Problem statement — Transcribe, word for word and without additions, each line below from the one containing "WO-569, estimate: L -> M" through the one containing "WO-701, estimate: S -> L", both ends included.

Task data —
________________________
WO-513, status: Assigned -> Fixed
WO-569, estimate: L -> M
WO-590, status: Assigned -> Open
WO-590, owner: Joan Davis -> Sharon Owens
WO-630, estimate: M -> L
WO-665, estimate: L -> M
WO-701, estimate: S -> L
________________________
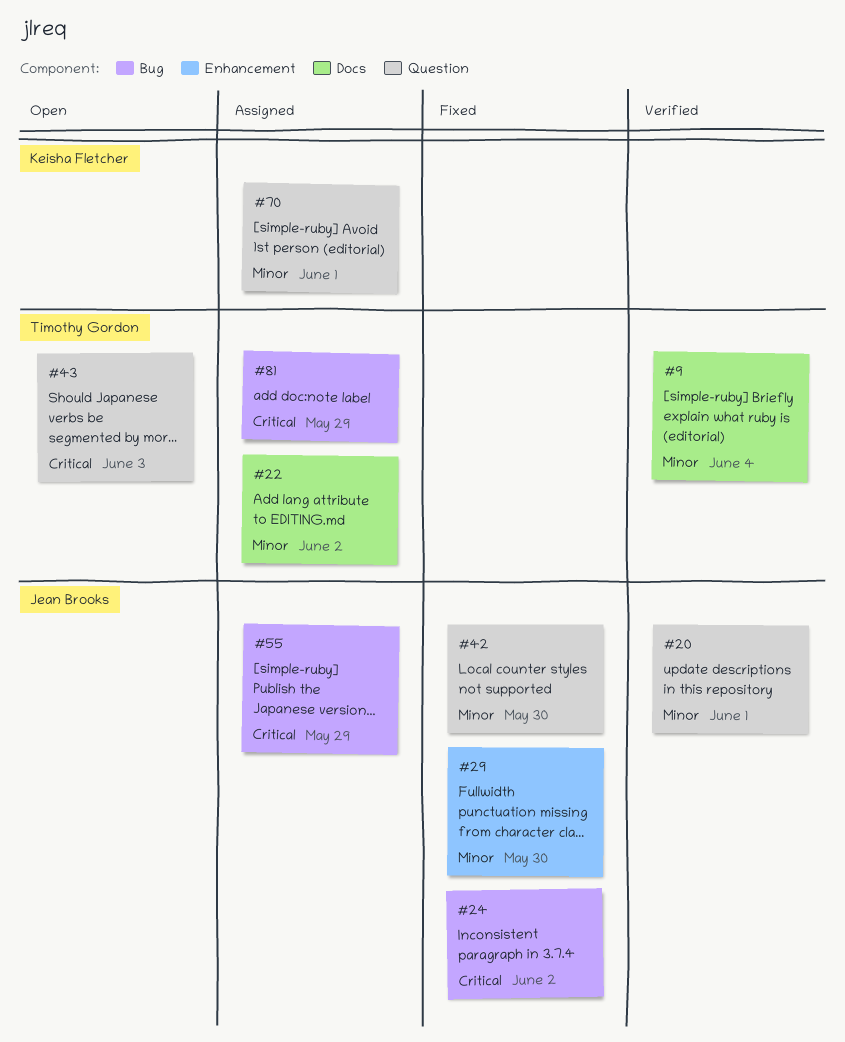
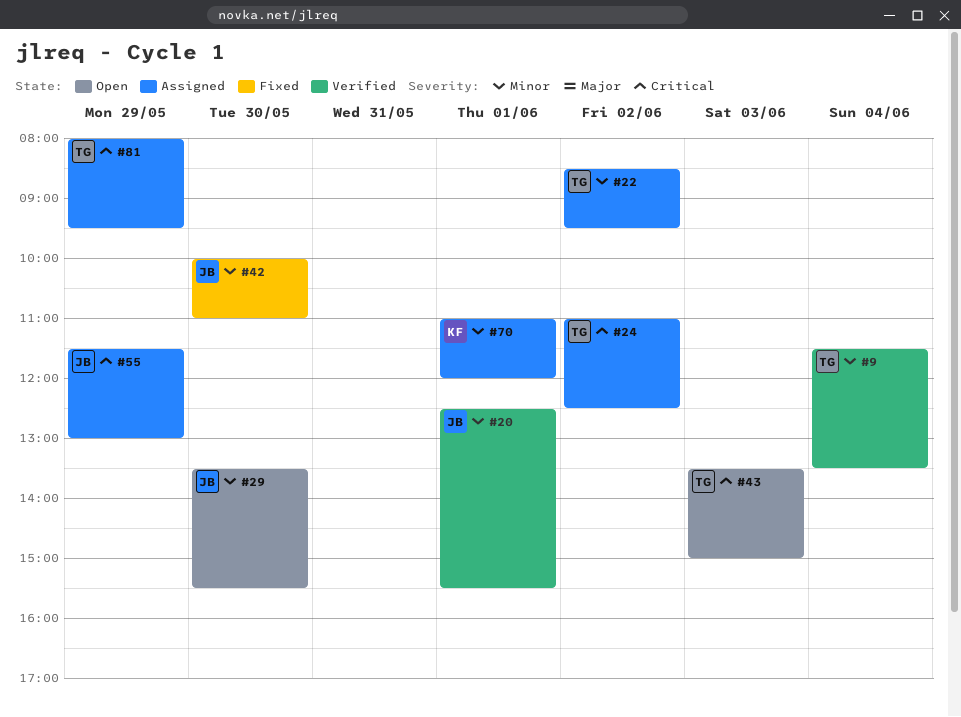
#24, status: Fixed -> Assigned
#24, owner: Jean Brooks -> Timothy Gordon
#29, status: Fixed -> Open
________________________
Reply to the exercise —
WO-569, estimate: L -> M
WO-590, status: Assigned -> Open
WO-590, owner: Joan Davis -> Sharon Owens
WO-630, estimate: M -> L
WO-665, estimate: L -> M
WO-701, estimate: S -> L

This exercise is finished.